### [LISTED RECORDS]
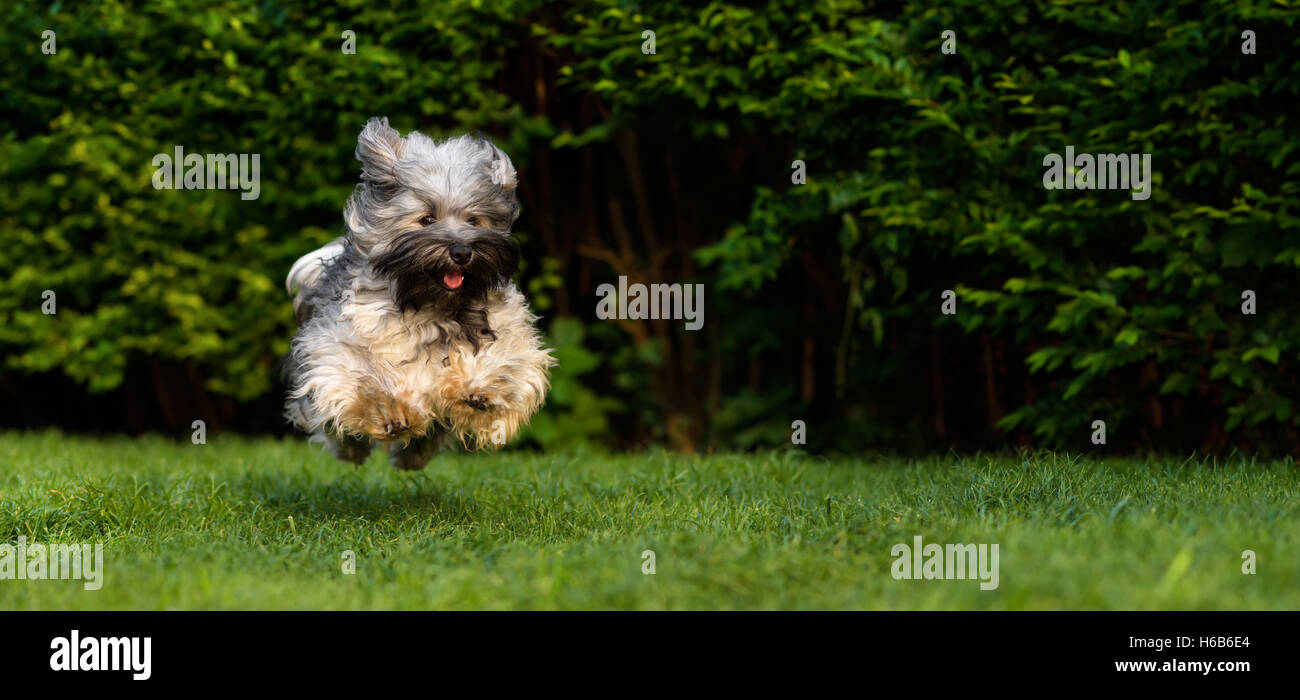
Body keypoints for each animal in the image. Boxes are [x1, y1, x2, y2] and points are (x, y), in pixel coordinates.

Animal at [283, 117, 553, 468]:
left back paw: (412, 456)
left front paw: (479, 391)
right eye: (426, 219)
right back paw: (356, 449)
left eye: (473, 219)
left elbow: (504, 363)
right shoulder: (340, 342)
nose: (461, 252)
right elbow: (363, 377)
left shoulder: (508, 333)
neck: (431, 304)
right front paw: (388, 412)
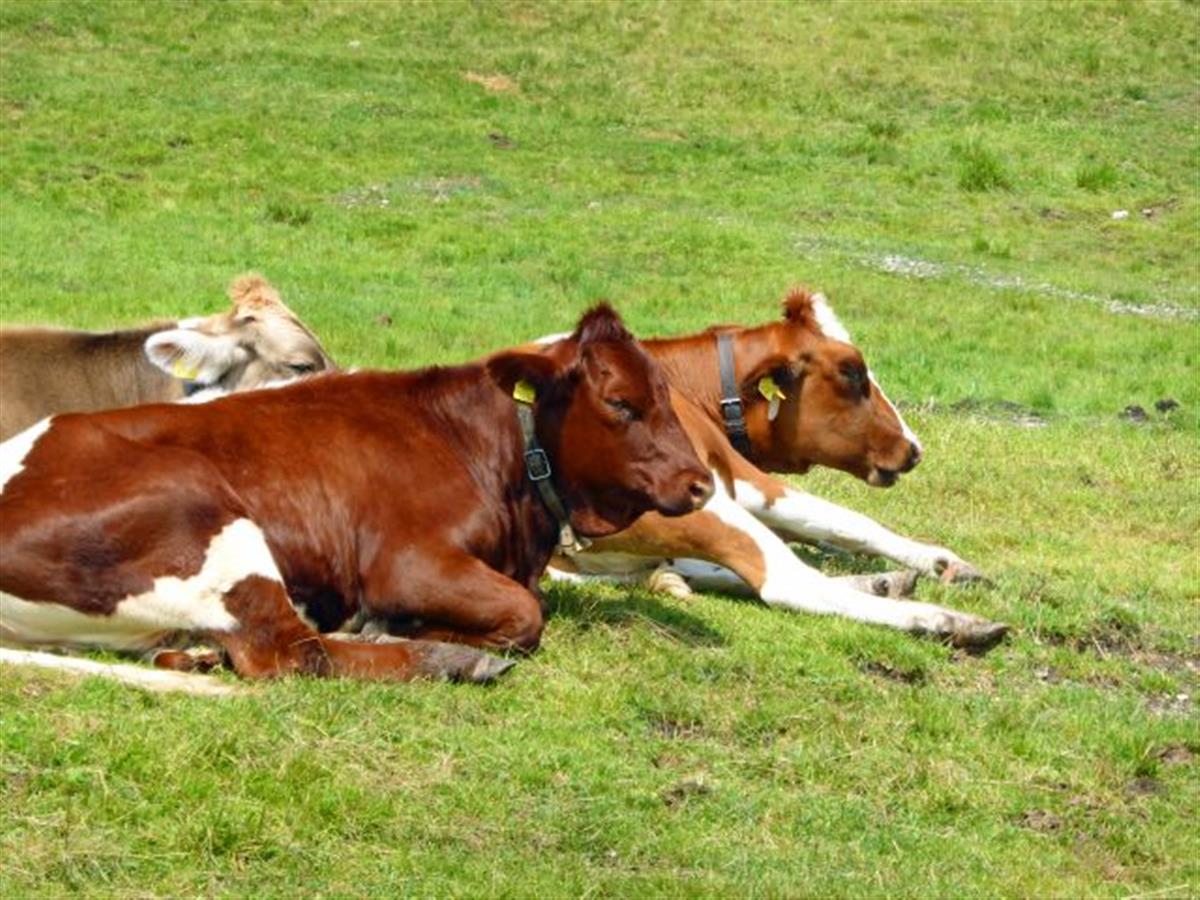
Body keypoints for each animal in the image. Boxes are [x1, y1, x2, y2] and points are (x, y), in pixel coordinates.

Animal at [0, 305, 713, 688]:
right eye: (621, 402)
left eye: (667, 391)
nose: (701, 483)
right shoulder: (407, 561)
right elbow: (523, 614)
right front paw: (407, 627)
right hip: (208, 516)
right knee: (294, 653)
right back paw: (452, 658)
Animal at [547, 290, 1007, 649]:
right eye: (852, 372)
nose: (914, 450)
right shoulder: (741, 476)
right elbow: (843, 520)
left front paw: (932, 564)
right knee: (784, 580)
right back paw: (946, 621)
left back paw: (885, 583)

### [EXERCISE GOAL]
Without any pictures, restate word for word only the lines from the one with "right elbow: (363, 377)" through the end of the listing.

### [EXPECTED OUTPUT]
right elbow: (363, 377)
left shoulder: (508, 333)
neck: (431, 304)
right front paw: (388, 412)
Body keypoints for each animal in the image. Boxes are [x1, y1, x2, y2] and points are (x, y), in pixel coordinates.

Animal at [0, 305, 713, 688]:
right eye: (621, 402)
left eye: (667, 391)
nose: (701, 483)
right shoulder: (407, 561)
right elbow: (523, 614)
right front paw: (407, 627)
right hip: (208, 516)
right knee: (294, 653)
right back paw: (452, 658)
Animal at [547, 290, 1007, 649]:
right eye: (852, 372)
nose: (914, 450)
right shoulder: (741, 476)
right elbow: (843, 520)
left front paw: (932, 564)
right knee: (784, 580)
right back paw: (946, 621)
left back paw: (885, 583)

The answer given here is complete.